Drop every image and restate the entries below word for word.

________________________________________

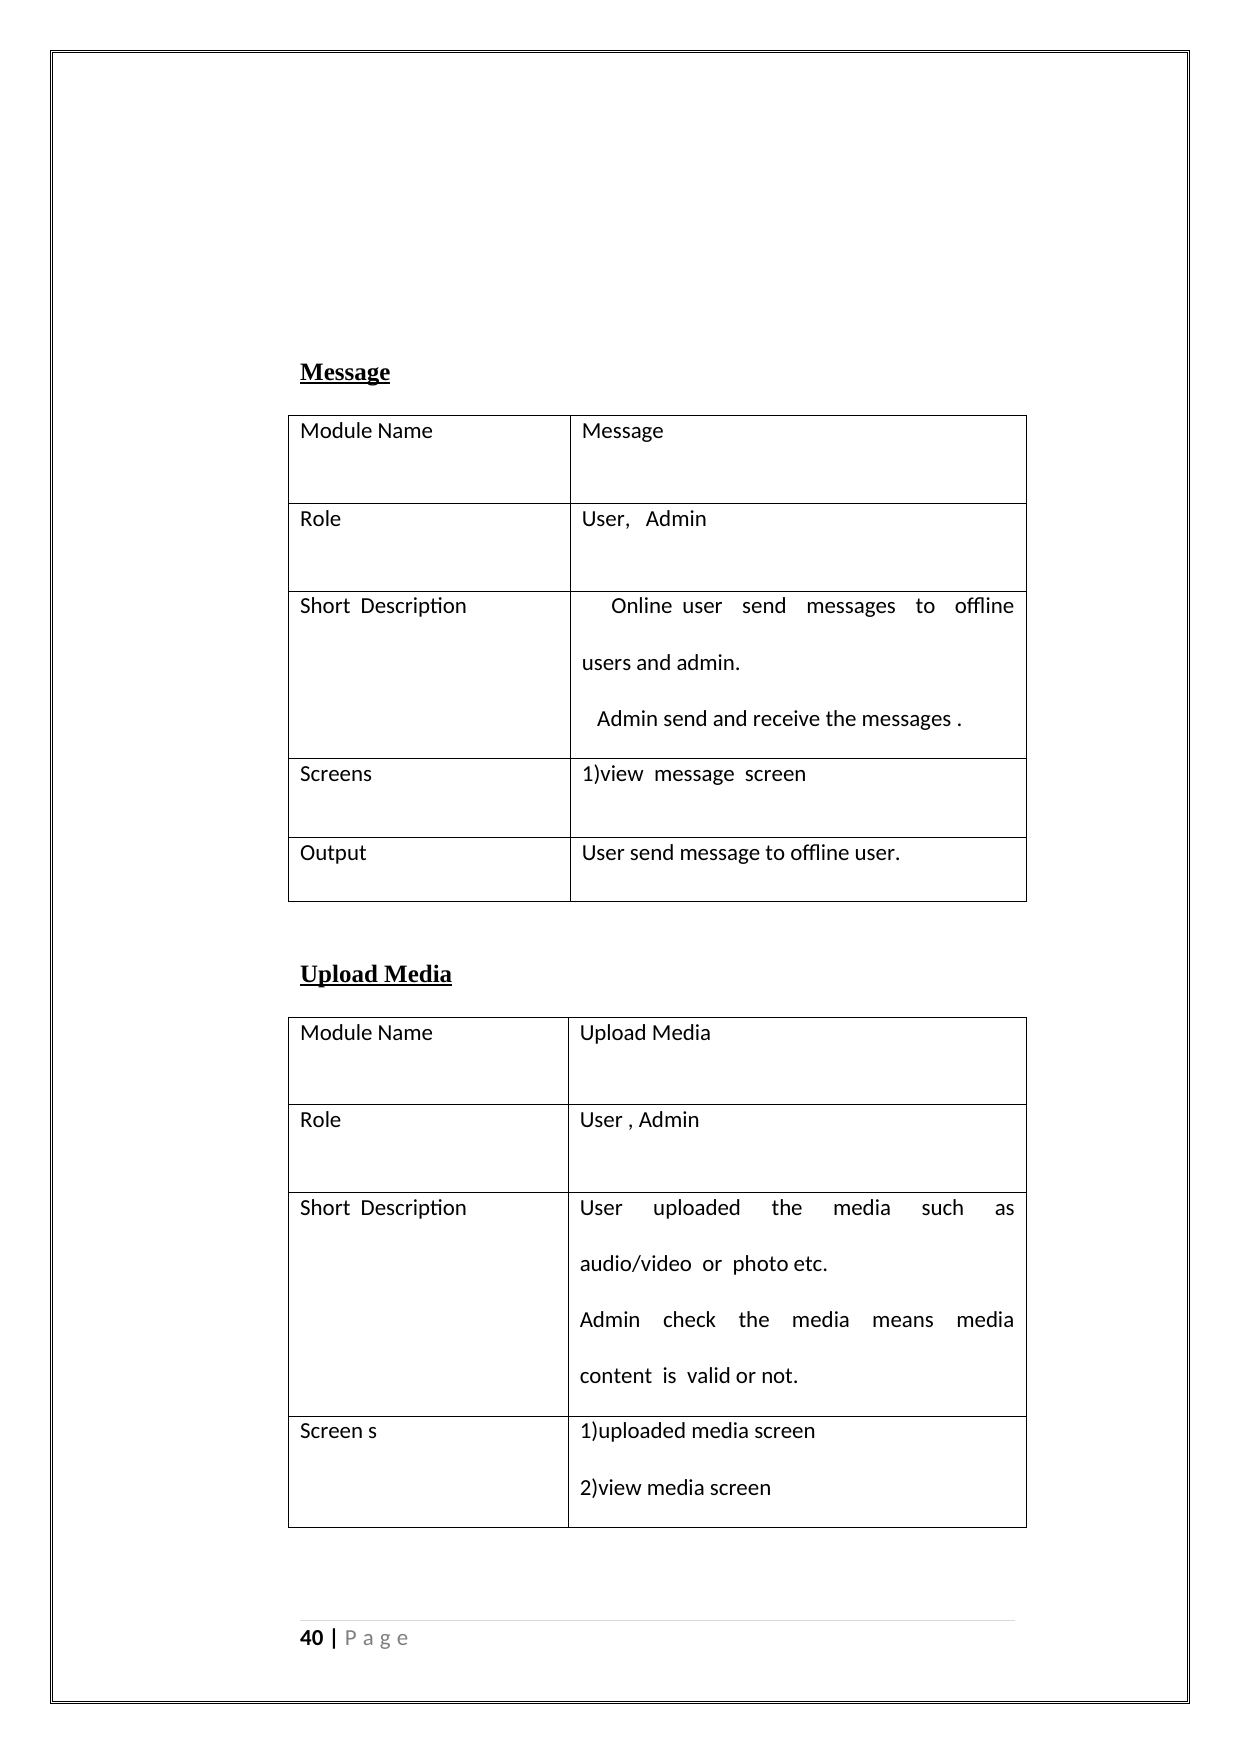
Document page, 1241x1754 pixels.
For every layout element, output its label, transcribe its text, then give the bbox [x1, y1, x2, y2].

table_cell Role [289, 504, 570, 591]
table_cell User , Admin [569, 1105, 1026, 1192]
table_cell User send message to offline user. [571, 838, 1026, 901]
table_cell Short Description [289, 1193, 568, 1416]
table_header Upload Media [569, 1018, 1026, 1104]
table_cell Screen s [289, 1417, 568, 1527]
table_header Module Name [289, 1018, 568, 1104]
table_cell User, Admin [571, 504, 1026, 591]
table_header Message [571, 416, 1026, 503]
table_cell 1)view message screen [571, 759, 1026, 837]
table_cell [569, 1417, 1026, 1527]
table_cell Screens [289, 759, 570, 837]
text Message [300, 357, 1015, 386]
text Upload Media [300, 959, 1015, 988]
table_header Module Name [289, 416, 570, 503]
table_cell User uploaded the media such as audio/video or photo etc. Admin check the media means media content is valid or not. [569, 1193, 1026, 1416]
table_cell Output [289, 838, 570, 901]
table_cell Online user send messages to offline users and admin. Admin send and receive the messages . [571, 592, 1026, 758]
table_cell Short Description [289, 592, 570, 758]
table_cell Role [289, 1105, 568, 1192]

________________________________________

Response for this exercise.
Document page, 1241x1754 pixels.
For every layout element, output its label, transcribe its text, then give the bbox [x1, y1, x2, y2].

table_cell Role [289, 504, 570, 591]
table_cell User , Admin [569, 1105, 1026, 1192]
table_cell User send message to offline user. [571, 838, 1026, 901]
table_cell Short Description [289, 1193, 568, 1416]
table_header Upload Media [569, 1018, 1026, 1104]
table_cell Screen s [289, 1417, 568, 1527]
table_header Module Name [289, 1018, 568, 1104]
table_cell User, Admin [571, 504, 1026, 591]
table_header Message [571, 416, 1026, 503]
table_cell 1)view message screen [571, 759, 1026, 837]
table_cell [569, 1417, 1026, 1527]
table_cell Screens [289, 759, 570, 837]
text Message [300, 357, 1015, 386]
text Upload Media [300, 959, 1015, 988]
table_header Module Name [289, 416, 570, 503]
table_cell User uploaded the media such as audio/video or photo etc. Admin check the media means media content is valid or not. [569, 1193, 1026, 1416]
table_cell Output [289, 838, 570, 901]
table_cell Online user send messages to offline users and admin. Admin send and receive the messages . [571, 592, 1026, 758]
table_cell Short Description [289, 592, 570, 758]
table_cell Role [289, 1105, 568, 1192]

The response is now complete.